[Dataset records]
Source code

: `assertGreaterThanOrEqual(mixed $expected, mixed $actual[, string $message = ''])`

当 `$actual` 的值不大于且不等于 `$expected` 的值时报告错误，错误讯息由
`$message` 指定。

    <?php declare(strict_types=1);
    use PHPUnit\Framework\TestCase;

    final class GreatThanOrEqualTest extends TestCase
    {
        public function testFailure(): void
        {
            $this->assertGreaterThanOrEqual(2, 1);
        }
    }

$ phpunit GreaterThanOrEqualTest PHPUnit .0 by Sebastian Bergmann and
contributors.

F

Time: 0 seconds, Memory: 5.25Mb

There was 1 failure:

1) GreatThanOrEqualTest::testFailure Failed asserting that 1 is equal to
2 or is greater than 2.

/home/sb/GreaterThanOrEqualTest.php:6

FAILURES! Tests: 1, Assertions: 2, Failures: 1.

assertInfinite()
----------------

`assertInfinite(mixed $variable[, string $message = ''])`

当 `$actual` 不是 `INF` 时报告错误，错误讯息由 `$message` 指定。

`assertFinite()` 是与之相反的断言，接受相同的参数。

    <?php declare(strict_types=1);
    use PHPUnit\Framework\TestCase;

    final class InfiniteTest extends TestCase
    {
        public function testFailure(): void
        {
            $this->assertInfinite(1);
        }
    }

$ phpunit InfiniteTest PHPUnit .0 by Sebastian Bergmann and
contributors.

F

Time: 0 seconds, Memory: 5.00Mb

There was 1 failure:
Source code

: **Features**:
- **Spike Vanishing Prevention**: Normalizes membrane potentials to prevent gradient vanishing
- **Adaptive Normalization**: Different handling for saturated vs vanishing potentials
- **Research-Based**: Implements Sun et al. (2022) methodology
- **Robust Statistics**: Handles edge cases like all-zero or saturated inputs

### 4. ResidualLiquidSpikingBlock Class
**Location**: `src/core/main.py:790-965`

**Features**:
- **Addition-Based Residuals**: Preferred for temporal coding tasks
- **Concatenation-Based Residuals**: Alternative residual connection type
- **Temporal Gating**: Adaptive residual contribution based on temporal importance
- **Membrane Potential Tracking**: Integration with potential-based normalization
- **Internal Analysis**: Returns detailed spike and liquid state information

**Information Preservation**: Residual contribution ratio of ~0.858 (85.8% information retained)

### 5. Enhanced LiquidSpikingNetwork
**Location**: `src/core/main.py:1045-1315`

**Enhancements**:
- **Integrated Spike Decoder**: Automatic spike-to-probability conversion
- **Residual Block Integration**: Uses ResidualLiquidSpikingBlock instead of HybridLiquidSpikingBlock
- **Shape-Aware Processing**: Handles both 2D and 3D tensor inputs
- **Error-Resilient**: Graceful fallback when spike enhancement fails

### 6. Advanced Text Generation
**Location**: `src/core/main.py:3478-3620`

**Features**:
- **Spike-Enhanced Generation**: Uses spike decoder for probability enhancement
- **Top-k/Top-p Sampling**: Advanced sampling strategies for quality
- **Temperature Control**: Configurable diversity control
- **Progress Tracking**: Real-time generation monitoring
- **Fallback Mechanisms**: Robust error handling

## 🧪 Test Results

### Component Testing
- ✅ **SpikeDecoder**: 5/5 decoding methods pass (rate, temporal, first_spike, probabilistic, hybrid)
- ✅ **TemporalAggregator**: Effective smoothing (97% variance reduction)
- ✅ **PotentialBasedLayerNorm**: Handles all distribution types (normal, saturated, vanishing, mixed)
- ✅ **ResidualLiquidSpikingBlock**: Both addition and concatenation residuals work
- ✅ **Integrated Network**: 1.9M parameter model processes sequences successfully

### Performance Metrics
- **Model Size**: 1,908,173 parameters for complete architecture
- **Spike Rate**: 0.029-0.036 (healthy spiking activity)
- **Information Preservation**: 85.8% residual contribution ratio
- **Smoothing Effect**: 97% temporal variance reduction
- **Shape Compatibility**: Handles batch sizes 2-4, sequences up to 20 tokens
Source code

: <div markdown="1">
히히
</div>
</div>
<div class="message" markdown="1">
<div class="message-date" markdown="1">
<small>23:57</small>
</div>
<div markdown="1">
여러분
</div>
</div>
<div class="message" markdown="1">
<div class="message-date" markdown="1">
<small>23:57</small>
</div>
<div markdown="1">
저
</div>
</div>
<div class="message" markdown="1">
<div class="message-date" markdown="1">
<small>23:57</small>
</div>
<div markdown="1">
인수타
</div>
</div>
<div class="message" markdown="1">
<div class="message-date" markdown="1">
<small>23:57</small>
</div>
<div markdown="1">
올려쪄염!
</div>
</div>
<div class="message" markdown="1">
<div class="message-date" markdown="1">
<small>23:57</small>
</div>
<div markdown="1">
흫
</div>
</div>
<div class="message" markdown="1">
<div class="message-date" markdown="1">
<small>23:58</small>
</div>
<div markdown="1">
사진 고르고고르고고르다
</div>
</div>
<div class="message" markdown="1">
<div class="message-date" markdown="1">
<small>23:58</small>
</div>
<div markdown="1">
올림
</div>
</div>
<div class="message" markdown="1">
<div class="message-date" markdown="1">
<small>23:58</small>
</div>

[Exercise description] The lines above from the one containing "- ✅ **SpikeDecoder**: 5/5" through the one containing "### Performance Metrics" are to be set down exactly, and no others.

[Your response]
- ✅ **SpikeDecoder**: 5/5 decoding methods pass (rate, temporal, first_spike, probabilistic, hybrid)
- ✅ **TemporalAggregator**: Effective smoothing (97% variance reduction)
- ✅ **PotentialBasedLayerNorm**: Handles all distribution types (normal, saturated, vanishing, mixed)
- ✅ **ResidualLiquidSpikingBlock**: Both addition and concatenation residuals work
- ✅ **Integrated Network**: 1.9M parameter model processes sequences successfully

### Performance Metrics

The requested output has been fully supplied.